Return the lines below that contain "github".

--- Extracted data Enclosed Below ---

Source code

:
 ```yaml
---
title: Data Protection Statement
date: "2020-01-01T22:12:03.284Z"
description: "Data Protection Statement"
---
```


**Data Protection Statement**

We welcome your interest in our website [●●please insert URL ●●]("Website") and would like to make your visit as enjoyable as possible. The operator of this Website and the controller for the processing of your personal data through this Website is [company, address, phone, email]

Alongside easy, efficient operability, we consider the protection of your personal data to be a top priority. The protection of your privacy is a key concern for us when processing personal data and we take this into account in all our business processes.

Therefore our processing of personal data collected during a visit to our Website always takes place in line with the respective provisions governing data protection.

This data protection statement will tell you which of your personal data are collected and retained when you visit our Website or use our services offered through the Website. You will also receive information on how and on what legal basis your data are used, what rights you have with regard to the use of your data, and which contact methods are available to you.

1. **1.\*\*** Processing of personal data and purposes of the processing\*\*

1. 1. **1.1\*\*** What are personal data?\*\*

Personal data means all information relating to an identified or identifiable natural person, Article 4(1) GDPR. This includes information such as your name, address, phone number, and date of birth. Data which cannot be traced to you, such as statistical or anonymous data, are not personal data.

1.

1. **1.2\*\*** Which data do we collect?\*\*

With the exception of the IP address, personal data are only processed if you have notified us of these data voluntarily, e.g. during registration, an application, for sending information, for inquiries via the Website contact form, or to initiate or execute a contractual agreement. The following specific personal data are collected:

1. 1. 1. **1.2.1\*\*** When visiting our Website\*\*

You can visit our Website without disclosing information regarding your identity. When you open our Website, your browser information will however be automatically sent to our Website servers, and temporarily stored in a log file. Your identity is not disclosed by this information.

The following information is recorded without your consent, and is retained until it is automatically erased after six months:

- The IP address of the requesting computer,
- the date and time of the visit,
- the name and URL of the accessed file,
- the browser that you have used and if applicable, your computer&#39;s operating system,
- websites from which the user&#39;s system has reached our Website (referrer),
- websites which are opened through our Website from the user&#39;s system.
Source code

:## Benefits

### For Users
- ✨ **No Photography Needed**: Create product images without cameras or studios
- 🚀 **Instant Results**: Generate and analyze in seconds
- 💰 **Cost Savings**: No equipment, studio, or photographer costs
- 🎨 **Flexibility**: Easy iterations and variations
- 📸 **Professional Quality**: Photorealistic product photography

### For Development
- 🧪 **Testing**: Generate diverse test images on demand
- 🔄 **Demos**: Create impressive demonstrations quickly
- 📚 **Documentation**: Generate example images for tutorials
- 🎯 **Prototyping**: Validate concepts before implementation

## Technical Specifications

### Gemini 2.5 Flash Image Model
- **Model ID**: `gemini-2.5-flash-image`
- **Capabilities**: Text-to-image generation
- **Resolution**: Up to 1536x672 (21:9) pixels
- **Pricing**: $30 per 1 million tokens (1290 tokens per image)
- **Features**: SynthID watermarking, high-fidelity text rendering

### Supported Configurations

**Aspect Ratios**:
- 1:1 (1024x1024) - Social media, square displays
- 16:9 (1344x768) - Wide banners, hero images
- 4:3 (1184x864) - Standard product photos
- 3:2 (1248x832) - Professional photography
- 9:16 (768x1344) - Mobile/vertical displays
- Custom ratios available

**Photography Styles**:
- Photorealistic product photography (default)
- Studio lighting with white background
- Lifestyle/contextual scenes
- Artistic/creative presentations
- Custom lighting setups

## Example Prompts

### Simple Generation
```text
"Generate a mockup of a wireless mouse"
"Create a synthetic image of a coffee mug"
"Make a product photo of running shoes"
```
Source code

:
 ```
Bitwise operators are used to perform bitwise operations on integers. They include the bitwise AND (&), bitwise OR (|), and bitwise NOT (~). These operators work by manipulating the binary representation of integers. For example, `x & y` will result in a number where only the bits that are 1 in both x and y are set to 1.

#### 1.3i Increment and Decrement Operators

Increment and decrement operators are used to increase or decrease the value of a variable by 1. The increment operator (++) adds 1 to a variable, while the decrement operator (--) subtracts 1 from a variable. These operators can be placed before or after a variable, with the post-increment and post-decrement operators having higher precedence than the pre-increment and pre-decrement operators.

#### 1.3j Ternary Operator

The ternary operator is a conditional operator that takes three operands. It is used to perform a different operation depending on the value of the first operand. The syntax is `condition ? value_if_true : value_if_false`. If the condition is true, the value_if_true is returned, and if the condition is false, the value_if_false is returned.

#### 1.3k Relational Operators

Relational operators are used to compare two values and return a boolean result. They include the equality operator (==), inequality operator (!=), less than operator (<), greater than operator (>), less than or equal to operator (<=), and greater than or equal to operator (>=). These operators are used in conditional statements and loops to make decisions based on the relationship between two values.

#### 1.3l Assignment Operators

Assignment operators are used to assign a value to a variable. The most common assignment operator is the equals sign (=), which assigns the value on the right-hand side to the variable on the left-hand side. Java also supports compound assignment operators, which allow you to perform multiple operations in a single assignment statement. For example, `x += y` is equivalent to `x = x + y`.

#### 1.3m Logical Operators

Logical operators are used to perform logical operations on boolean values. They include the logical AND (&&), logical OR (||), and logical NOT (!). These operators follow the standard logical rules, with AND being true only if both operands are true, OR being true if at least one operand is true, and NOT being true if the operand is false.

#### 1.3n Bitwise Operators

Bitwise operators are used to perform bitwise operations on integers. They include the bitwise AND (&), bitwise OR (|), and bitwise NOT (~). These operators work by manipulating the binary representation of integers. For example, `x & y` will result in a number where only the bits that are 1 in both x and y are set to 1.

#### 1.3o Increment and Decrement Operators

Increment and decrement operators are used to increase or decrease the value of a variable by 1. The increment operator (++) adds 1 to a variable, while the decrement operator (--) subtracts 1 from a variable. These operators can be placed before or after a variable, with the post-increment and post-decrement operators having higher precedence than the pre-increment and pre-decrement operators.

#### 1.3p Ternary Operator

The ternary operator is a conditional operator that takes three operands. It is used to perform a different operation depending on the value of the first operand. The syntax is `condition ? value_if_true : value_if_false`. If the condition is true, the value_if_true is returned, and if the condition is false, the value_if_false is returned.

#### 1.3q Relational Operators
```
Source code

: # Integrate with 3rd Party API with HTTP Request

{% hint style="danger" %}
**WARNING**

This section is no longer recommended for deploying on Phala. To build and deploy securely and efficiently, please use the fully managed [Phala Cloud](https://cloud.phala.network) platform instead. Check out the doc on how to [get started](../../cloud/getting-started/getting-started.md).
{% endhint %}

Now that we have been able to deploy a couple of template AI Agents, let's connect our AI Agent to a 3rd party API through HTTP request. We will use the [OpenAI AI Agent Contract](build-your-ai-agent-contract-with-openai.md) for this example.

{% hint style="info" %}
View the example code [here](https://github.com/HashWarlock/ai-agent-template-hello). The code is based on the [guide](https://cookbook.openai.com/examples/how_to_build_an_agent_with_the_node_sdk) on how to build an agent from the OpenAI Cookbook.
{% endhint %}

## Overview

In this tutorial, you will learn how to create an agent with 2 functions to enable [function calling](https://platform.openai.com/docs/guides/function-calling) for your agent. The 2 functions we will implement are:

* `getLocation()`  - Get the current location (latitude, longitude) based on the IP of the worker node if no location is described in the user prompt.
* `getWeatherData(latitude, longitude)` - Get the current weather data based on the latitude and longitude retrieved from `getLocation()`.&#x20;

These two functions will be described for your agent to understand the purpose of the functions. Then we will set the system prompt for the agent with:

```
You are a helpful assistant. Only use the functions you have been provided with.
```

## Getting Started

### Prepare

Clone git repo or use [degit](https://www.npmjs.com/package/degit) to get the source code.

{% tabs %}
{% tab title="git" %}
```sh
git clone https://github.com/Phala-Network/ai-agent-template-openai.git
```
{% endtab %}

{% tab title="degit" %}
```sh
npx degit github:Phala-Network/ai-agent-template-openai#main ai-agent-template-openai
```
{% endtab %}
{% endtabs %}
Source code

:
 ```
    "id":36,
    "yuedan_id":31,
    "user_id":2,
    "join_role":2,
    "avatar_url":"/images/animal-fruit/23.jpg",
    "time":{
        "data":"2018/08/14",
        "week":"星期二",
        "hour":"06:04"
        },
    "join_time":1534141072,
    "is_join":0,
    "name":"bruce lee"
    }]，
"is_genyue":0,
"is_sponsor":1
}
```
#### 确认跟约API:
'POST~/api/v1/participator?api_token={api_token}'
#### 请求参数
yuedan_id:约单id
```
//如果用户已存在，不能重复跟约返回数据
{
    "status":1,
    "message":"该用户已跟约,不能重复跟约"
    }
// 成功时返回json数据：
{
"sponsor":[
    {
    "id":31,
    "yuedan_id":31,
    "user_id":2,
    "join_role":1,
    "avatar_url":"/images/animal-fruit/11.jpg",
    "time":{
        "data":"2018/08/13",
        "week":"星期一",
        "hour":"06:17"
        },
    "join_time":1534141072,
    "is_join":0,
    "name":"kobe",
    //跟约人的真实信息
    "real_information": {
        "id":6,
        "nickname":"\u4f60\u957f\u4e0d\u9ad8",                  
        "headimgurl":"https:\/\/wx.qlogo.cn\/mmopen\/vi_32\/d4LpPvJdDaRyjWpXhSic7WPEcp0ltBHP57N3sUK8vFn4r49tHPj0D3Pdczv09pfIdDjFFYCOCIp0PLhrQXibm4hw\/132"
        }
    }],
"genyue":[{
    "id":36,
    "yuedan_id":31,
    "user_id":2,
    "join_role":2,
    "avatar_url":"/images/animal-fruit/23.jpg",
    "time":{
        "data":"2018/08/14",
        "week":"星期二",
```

--- End of Enclosed Extracted data ---

Solution to this problem:
View the example code [here](https://github.com/HashWarlock/ai-agent-template-hello). The code is based on the [guide](https://cookbook.openai.com/examples/how_to_build_an_agent_with_the_node_sdk) on how to build an agent from the OpenAI Cookbook.
git clone https://github.com/Phala-Network/ai-agent-template-openai.git
npx degit github:Phala-Network/ai-agent-template-openai#main ai-agent-template-openai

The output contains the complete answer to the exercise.